— Problem statement —
Copy the material below word for word, leaving out the pictures.

— Data —
<<<<

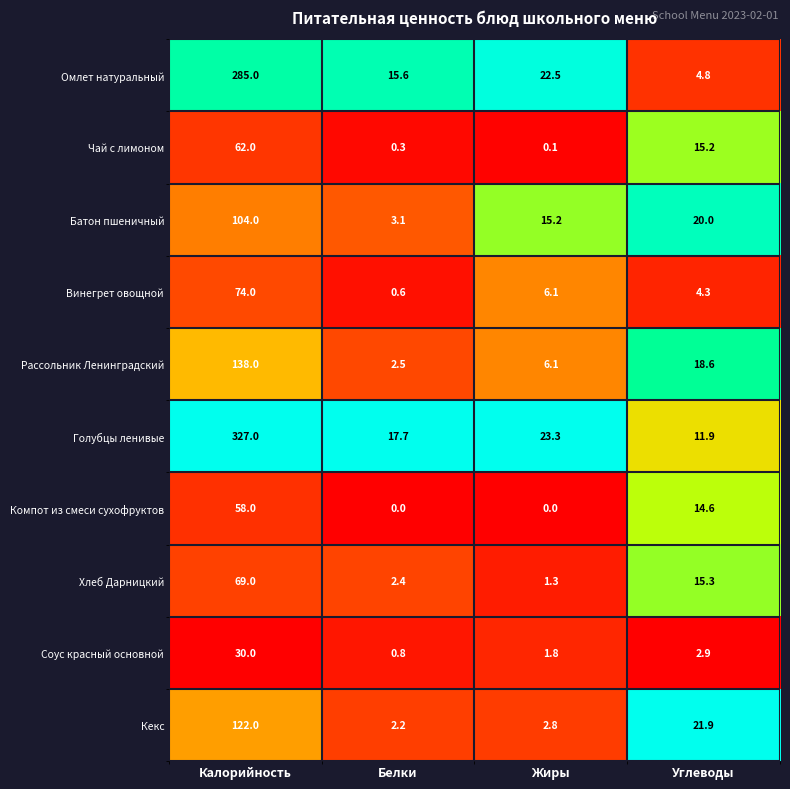

What is the sum of the Винегрет овощной values at Белки and Углеводы?

4.9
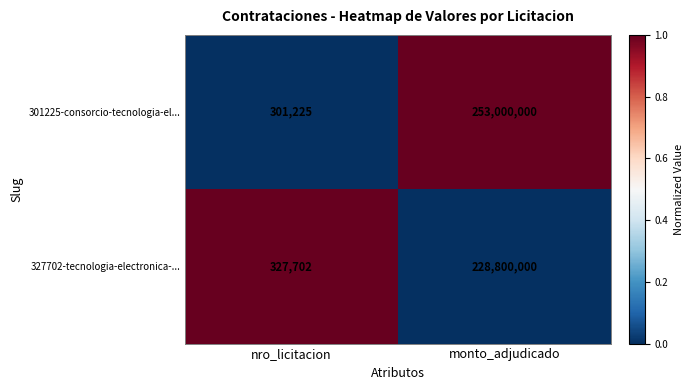

At which category is the sum across all series the highest?

monto_adjudicado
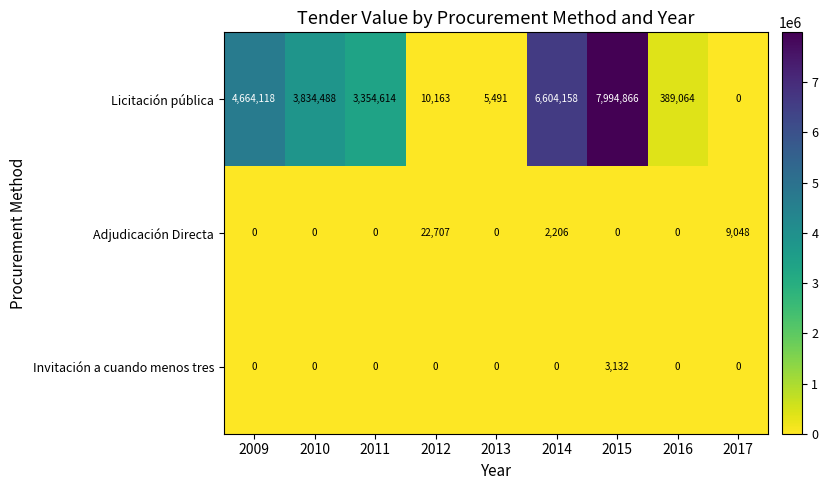

The Adjudicación Directa series shows 0 at 2013. True or false?

True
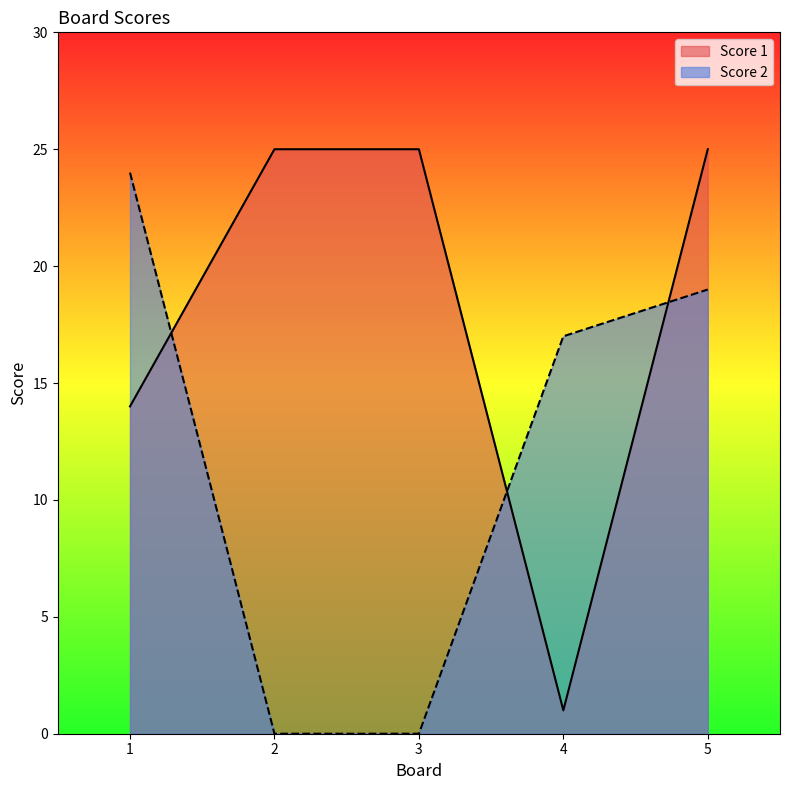

At 5, list the series in order from largest to smallest.

Score 1, Score 2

>>>>

— Solution to this problem —
What is the sum of the Винегрет овощной values at Белки and Углеводы?

4.9

At which category is the sum across all series the highest?

monto_adjudicado

The Adjudicación Directa series shows 0 at 2013. True or false?

True

At 5, list the series in order from largest to smallest.

Score 1, Score 2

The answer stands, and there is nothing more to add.